While innovating with nature and natural processes is increasingly recognised as a promising way to achieve sustainability, still little is known about the typical barriers that these innovations face, hindering the development of transition pathways.

Innovating with nature and with natural processes rather than with man-made technologies and infrastructures has attracted increased interest among practitioners and scholars, which is reflected in a range of concepts such as ‘ecosystem services’, ‘nature-based solutions’, ‘eco-engineering’, ‘ecosystem-based adaptation’, ‘agroecology’, ‘nature-inclusive agriculture’ and so on.

Using natural elements and processes rather than conventional technologies to supply services to humans and support economic activities however has several features that hamper their large-scale uptake.
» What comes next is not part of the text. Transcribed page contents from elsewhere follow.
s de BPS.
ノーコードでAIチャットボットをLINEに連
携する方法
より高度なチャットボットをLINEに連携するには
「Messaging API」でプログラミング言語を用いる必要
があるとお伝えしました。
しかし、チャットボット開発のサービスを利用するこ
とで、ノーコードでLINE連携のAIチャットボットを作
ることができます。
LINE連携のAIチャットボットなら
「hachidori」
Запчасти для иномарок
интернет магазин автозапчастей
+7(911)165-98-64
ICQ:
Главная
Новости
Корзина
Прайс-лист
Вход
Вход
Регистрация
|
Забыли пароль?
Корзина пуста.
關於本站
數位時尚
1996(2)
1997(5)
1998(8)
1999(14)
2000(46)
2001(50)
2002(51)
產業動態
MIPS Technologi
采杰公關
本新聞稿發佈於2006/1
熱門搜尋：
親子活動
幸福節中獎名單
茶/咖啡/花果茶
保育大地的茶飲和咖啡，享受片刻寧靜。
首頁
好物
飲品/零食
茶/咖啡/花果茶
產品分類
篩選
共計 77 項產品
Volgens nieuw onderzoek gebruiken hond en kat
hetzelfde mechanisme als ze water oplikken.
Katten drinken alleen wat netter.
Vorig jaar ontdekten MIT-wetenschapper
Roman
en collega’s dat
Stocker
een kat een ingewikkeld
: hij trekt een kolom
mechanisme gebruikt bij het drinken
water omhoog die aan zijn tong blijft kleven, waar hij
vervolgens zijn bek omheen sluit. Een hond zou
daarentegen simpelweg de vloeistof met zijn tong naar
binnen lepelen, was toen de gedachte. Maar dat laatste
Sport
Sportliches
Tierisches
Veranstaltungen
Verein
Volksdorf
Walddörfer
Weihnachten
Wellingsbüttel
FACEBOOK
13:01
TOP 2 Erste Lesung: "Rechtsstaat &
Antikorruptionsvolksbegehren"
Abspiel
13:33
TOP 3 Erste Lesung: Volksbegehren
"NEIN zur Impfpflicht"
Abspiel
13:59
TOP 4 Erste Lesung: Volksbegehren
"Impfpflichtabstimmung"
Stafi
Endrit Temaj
Research at the Copernicus Institute of Sustainable Development has identified the specific barriers that two prominent forms of innovating with nature face: urban nature-based solutions in Europe and nature-inclusive agriculture in the Netherlands.

One often observed cause of these barriers is related to the 'multifunctionality' of natural innovations: they usually deliver multiple benefits. Urban nature based solutions such as parks, green roofs and sustainable urban drainage systems can enhance biodiversity, reduce climate change induced risks such as flooding and heat stress, sequester carbon, enhance social cohesion and facilitate recreation and, with that, contribute to health and well-being. This however poses serious coordination challenges as usually multiple actors (within and outside government) are needed to pool resources to invest in these solutions. An additional complexity for nature-inclusive agriculture in particular is that for many of its co-benefits, such as biodiversity and carbon sequestration, there is no, or hardly, a ‘market’.

A second source of barriers to the uptake and upscaling of nature-based innovations is their 'context-specificity': what ‘works’ in one specific setting does not necessarily do so elsewhere. Climatic conditions for instance are an important determinant of the selection of species compositions for green roofs or for multi-functional grasslands. This means that much more experimenting and knowledge development are needed as compared to working with more standardised but monofunctional techniques and technologies, such as synthetic inputs in agriculture that control natural conditions rather than working with these.

These are only two sources of the many barriers that nature-based sustainability transitions face and that hamper their scalability. By closely collaborating with societal actors such as municipalities, national ministries, the European Commission, farmers and agri-food companies, researchers from the Copernicus Institute aim to develop context-specific transition pathways to support the mainstreaming of nature-based innovations.